* START DOCUMENT PASSAGE *

Discussion forum for all Windows batch related topics.
Moderator: DosItHelp
-
Aacini
- Expert
- Posts: 1913
- Joined: 06 Dec 2011 22:15
- Location: México City, México
-
Contact:
#16
Post
by Aacini » 14 Jan 2015 17:01
catalinnc wrote:this one is very light on variables...feel free to edit it to make it more readable...tested on win xp sp3 up to date...
I am afraid you misunderstood the core point of this problem... The problem is not that the program may use a large amount of variables. The problem is that if the amount is
very large, the time required to process a large file may be excessive.
Yes, your program use a few variables, but it takes too much time to process a file when compared vs. the other solution. I did a couple timing tests with both programs; the first one with the Sample Text File given in first post of this topic and the second one with a file 10 times larger (70 lines). Here are the results:
Code: Select all
C:\> Aacini.bat
Start time: 16:24:56.90
End time: 16:24:56.91
C:\> catalinnc.bat
time is 16:27:24.20 for starting operation
time is 16:27:24.26 for ending operation
Presione una tecla para continuar . . .
C:\> for /L %i in (1,1,10) do @type "_sample text file.txt" >> "_sample text file2.txt"
C:\> copy "_sample text file2.txt" "_sample text file.txt" /Y
1 archivo(s) copiado(s).
C:\> Aacini.bat
Start time: 16:39:59.56
End time: 16:39:59.59
C:\> catalinnc.bat
time is 16:40:07.37 for starting operation
time is 16:40:10.49 for ending operation
Presione una tecla para continuar . . .
Antonio
-
catalinnc
- Posts: 39
- Joined: 12 Jan 2015 11:56
#17
Post
by catalinnc » 16 Jan 2015 13:56
I am afraid you misunderstood the core point of this problem... The problem is not that the program may use a large amount of variables. The problem is that if the amount is very large, the time required to process a large file may be excessive.
Yes, your program use a few variables, but it takes too much time to process a file when compared vs. the other solution.
ok...here is a solution light on time too...
Code: Select all
@echo off
setlocal enabledelayedexpansion
echo time is %time% for starting operation
sort < "SampleTextFile.txt" > "SampleTextFileSorted.txt"
type nul > "DuplicateFound.txt"
for /f "delims=" %%A in (SampleTextFileSorted.txt) do (
set "_string_full=%%A"

* END DOCUMENT PASSAGE *
* START ENTRIES PROVIDED *

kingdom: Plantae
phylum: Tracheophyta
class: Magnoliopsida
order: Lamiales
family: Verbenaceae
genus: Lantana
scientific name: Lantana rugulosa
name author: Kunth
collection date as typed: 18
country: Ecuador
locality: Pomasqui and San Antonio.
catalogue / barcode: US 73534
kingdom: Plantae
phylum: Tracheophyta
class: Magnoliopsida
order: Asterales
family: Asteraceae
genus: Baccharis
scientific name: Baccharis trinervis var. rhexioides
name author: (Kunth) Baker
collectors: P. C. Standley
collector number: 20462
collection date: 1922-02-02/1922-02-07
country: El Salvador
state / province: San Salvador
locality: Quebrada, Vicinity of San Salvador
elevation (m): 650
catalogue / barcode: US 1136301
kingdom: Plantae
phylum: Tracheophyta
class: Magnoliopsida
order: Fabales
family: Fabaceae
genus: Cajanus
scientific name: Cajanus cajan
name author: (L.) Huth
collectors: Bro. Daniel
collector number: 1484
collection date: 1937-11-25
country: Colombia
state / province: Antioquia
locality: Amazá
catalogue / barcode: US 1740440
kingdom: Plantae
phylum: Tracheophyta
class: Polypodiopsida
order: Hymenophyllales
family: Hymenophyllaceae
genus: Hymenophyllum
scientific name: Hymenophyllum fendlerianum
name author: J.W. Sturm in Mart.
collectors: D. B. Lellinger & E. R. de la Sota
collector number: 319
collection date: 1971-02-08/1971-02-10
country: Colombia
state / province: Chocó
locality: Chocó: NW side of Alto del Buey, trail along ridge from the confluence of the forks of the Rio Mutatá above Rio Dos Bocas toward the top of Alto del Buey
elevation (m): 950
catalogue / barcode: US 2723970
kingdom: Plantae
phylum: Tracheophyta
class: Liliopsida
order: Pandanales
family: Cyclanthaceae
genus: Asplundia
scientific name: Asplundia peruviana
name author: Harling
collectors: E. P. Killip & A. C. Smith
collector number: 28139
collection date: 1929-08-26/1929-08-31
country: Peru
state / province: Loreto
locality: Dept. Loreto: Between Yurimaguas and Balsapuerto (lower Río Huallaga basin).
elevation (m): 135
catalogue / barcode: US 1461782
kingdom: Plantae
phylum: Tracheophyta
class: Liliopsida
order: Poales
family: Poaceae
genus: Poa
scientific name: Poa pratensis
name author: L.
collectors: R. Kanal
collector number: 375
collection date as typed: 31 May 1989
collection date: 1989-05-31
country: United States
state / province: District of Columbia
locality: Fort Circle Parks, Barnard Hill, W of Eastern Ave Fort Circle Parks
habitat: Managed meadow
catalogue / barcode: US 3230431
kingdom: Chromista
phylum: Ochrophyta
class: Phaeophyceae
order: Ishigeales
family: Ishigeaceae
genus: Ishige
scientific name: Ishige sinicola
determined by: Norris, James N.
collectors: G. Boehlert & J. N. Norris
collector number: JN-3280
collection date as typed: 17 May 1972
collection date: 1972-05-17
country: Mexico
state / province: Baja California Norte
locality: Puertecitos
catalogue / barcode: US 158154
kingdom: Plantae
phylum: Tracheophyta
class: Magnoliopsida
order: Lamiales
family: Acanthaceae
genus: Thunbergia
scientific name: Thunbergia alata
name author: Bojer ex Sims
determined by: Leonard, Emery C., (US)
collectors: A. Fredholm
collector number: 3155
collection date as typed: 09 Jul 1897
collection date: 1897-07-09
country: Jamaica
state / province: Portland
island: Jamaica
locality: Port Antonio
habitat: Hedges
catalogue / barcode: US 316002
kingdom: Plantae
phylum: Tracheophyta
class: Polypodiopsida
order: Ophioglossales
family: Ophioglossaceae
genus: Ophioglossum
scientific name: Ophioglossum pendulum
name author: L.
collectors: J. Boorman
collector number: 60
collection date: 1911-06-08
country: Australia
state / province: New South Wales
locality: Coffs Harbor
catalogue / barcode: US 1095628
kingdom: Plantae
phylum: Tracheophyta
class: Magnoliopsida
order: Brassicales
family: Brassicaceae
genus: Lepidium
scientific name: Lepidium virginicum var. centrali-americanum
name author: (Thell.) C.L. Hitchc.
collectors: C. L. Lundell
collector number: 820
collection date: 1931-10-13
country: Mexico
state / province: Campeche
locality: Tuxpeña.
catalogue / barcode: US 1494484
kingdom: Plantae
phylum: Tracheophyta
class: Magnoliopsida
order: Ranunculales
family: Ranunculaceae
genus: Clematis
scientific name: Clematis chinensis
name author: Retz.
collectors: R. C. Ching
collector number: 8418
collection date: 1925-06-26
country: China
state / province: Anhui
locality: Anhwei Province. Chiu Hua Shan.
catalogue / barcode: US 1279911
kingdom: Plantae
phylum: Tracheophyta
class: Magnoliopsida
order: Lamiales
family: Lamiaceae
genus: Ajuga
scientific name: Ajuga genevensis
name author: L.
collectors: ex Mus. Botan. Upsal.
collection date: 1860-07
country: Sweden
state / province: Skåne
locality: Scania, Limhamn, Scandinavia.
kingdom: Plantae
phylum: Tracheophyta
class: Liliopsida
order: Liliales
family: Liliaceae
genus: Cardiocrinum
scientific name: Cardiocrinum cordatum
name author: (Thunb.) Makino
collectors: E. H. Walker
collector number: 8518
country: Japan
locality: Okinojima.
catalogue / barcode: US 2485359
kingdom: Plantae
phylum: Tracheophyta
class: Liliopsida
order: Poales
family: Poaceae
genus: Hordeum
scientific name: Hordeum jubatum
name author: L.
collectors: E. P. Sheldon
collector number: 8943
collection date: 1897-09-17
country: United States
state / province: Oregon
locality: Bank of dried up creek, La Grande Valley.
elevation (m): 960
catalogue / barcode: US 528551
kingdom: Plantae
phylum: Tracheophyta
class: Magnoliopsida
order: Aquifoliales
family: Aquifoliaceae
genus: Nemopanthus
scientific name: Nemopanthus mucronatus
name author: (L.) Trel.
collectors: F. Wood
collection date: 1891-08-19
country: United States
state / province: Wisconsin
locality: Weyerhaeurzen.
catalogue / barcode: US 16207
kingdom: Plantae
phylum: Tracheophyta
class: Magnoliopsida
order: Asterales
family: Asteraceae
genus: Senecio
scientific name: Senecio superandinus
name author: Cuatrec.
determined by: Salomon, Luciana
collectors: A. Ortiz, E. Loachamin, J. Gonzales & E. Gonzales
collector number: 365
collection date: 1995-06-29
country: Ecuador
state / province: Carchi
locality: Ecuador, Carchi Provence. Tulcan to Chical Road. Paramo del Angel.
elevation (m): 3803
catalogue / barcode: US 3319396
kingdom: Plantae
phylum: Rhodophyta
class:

* END ENTRIES PROVIDED *

▶ [TASKS AND EXERCISES]
A. In the batch forum thread, list every timestamp that appears on a line beginning with "Start time:" or "End time:".
B. Output the stretch of the records from their start through the line that contains "collectors: Bro. Daniel", including both ends.

▶ [RESULTS IN ORDER]
A.
16:24:56.90
16:24:56.91
16:39:59.56
16:39:59.59

B.
kingdom: Plantae
phylum: Tracheophyta
class: Magnoliopsida
order: Lamiales
family: Verbenaceae
genus: Lantana
scientific name: Lantana rugulosa
name author: Kunth
collection date as typed: 18
country: Ecuador
locality: Pomasqui and San Antonio.
catalogue / barcode: US 73534
kingdom: Plantae
phylum: Tracheophyta
class: Magnoliopsida
order: Asterales
family: Asteraceae
genus: Baccharis
scientific name: Baccharis trinervis var. rhexioides
name author: (Kunth) Baker
collectors: P. C. Standley
collector number: 20462
collection date: 1922-02-02/1922-02-07
country: El Salvador
state / province: San Salvador
locality: Quebrada, Vicinity of San Salvador
elevation (m): 650
catalogue / barcode: US 1136301
kingdom: Plantae
phylum: Tracheophyta
class: Magnoliopsida
order: Fabales
family: Fabaceae
genus: Cajanus
scientific name: Cajanus cajan
name author: (L.) Huth
collectors: Bro. Daniel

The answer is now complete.